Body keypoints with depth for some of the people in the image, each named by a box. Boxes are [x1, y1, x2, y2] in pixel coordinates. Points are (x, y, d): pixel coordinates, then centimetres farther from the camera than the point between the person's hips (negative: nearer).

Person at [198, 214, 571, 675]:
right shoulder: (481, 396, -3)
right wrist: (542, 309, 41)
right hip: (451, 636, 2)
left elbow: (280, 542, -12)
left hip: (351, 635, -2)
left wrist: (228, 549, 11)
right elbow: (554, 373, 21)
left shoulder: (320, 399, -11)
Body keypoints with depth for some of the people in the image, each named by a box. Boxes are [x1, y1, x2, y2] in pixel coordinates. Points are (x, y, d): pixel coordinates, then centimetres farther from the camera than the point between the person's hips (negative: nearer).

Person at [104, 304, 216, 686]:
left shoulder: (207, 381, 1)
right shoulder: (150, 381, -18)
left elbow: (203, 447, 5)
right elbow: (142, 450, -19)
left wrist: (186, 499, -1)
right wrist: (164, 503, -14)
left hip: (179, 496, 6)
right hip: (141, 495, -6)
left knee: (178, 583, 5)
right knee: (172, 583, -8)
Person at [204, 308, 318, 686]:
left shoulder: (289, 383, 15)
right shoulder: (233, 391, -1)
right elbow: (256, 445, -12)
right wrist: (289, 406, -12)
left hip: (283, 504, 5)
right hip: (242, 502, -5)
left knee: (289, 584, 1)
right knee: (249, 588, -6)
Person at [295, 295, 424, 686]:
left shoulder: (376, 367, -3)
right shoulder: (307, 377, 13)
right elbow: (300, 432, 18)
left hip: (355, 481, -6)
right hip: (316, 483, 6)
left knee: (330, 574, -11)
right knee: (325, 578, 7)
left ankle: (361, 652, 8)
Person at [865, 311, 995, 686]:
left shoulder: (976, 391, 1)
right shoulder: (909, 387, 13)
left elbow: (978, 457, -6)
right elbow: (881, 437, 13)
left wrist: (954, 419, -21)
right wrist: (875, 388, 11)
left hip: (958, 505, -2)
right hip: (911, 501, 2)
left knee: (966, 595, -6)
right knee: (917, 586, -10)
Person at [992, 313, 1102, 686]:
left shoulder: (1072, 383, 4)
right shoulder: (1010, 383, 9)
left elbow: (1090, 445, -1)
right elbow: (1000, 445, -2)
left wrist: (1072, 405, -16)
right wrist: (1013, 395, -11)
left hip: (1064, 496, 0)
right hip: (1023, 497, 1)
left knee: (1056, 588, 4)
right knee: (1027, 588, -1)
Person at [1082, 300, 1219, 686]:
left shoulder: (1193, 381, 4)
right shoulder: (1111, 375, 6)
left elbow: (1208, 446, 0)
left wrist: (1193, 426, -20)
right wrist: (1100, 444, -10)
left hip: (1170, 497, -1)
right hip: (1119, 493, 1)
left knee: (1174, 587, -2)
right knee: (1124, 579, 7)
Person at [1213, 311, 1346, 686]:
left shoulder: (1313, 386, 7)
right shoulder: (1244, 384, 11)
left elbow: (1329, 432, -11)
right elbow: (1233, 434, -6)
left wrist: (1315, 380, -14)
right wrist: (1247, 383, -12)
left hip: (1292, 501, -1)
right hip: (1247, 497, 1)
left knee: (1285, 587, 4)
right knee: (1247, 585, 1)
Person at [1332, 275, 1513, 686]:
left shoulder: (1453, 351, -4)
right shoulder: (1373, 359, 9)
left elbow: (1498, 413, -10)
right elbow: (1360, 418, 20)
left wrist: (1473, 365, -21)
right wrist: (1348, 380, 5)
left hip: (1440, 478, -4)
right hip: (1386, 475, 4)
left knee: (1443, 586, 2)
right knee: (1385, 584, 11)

- - -

## TASK BRIEF:
Render every line of the items above as a Markdown table with two columns, Index and Entry. Number the rows in order and omit any blank lines.

## OUTPUT FOR THIS TASK:
| Index | Entry |
|---|---|
| 1 | Body keypoints with depth for some of the people in the image, each named by a box. Boxes are [x1, y1, x2, y2] in pixel coordinates. Points are (x, y, d): pixel coordinates, then centimetres farther from the camera than the point between the person's hips (negative: nearer). |
| 2 | Person at [198, 214, 571, 675]: |
| 3 | right shoulder: (481, 396, -3) |
| 4 | right wrist: (542, 309, 41) |
| 5 | right hip: (451, 636, 2) |
| 6 | left elbow: (280, 542, -12) |
| 7 | left hip: (351, 635, -2) |
| 8 | left wrist: (228, 549, 11) |
| 9 | right elbow: (554, 373, 21) |
| 10 | left shoulder: (320, 399, -11) |
| 11 | Body keypoints with depth for some of the people in the image, each named by a box. Boxes are [x1, y1, x2, y2] in pixel coordinates. Points are (x, y, d): pixel coordinates, then centimetres farther from the camera than the point between the person's hips (negative: nearer). |
| 12 | Person at [104, 304, 216, 686]: |
| 13 | left shoulder: (207, 381, 1) |
| 14 | right shoulder: (150, 381, -18) |
| 15 | left elbow: (203, 447, 5) |
| 16 | right elbow: (142, 450, -19) |
| 17 | left wrist: (186, 499, -1) |
| 18 | right wrist: (164, 503, -14) |
| 19 | left hip: (179, 496, 6) |
| 20 | right hip: (141, 495, -6) |
| 21 | left knee: (178, 583, 5) |
| 22 | right knee: (172, 583, -8) |
| 23 | Person at [204, 308, 318, 686]: |
| 24 | left shoulder: (289, 383, 15) |
| 25 | right shoulder: (233, 391, -1) |
| 26 | right elbow: (256, 445, -12) |
| 27 | right wrist: (289, 406, -12) |
| 28 | left hip: (283, 504, 5) |
| 29 | right hip: (242, 502, -5) |
| 30 | left knee: (289, 584, 1) |
| 31 | right knee: (249, 588, -6) |
| 32 | Person at [295, 295, 424, 686]: |
| 33 | left shoulder: (376, 367, -3) |
| 34 | right shoulder: (307, 377, 13) |
| 35 | right elbow: (300, 432, 18) |
| 36 | left hip: (355, 481, -6) |
| 37 | right hip: (316, 483, 6) |
| 38 | left knee: (330, 574, -11) |
| 39 | right knee: (325, 578, 7) |
| 40 | left ankle: (361, 652, 8) |
| 41 | Person at [865, 311, 995, 686]: |
| 42 | left shoulder: (976, 391, 1) |
| 43 | right shoulder: (909, 387, 13) |
| 44 | left elbow: (978, 457, -6) |
| 45 | right elbow: (881, 437, 13) |
| 46 | left wrist: (954, 419, -21) |
| 47 | right wrist: (875, 388, 11) |
| 48 | left hip: (958, 505, -2) |
| 49 | right hip: (911, 501, 2) |
| 50 | left knee: (966, 595, -6) |
| 51 | right knee: (917, 586, -10) |
| 52 | Person at [992, 313, 1102, 686]: |
| 53 | left shoulder: (1072, 383, 4) |
| 54 | right shoulder: (1010, 383, 9) |
| 55 | left elbow: (1090, 445, -1) |
| 56 | right elbow: (1000, 445, -2) |
| 57 | left wrist: (1072, 405, -16) |
| 58 | right wrist: (1013, 395, -11) |
| 59 | left hip: (1064, 496, 0) |
| 60 | right hip: (1023, 497, 1) |
| 61 | left knee: (1056, 588, 4) |
| 62 | right knee: (1027, 588, -1) |
| 63 | Person at [1082, 300, 1219, 686]: |
| 64 | left shoulder: (1193, 381, 4) |
| 65 | right shoulder: (1111, 375, 6) |
| 66 | left elbow: (1208, 446, 0) |
| 67 | left wrist: (1193, 426, -20) |
| 68 | right wrist: (1100, 444, -10) |
| 69 | left hip: (1170, 497, -1) |
| 70 | right hip: (1119, 493, 1) |
| 71 | left knee: (1174, 587, -2) |
| 72 | right knee: (1124, 579, 7) |
| 73 | Person at [1213, 311, 1346, 686]: |
| 74 | left shoulder: (1313, 386, 7) |
| 75 | right shoulder: (1244, 384, 11) |
| 76 | left elbow: (1329, 432, -11) |
| 77 | right elbow: (1233, 434, -6) |
| 78 | left wrist: (1315, 380, -14) |
| 79 | right wrist: (1247, 383, -12) |
| 80 | left hip: (1292, 501, -1) |
| 81 | right hip: (1247, 497, 1) |
| 82 | left knee: (1285, 587, 4) |
| 83 | right knee: (1247, 585, 1) |
| 84 | Person at [1332, 275, 1513, 686]: |
| 85 | left shoulder: (1453, 351, -4) |
| 86 | right shoulder: (1373, 359, 9) |
| 87 | left elbow: (1498, 413, -10) |
| 88 | right elbow: (1360, 418, 20) |
| 89 | left wrist: (1473, 365, -21) |
| 90 | right wrist: (1348, 380, 5) |
| 91 | left hip: (1440, 478, -4) |
| 92 | right hip: (1386, 475, 4) |
| 93 | left knee: (1443, 586, 2) |
| 94 | right knee: (1385, 584, 11) |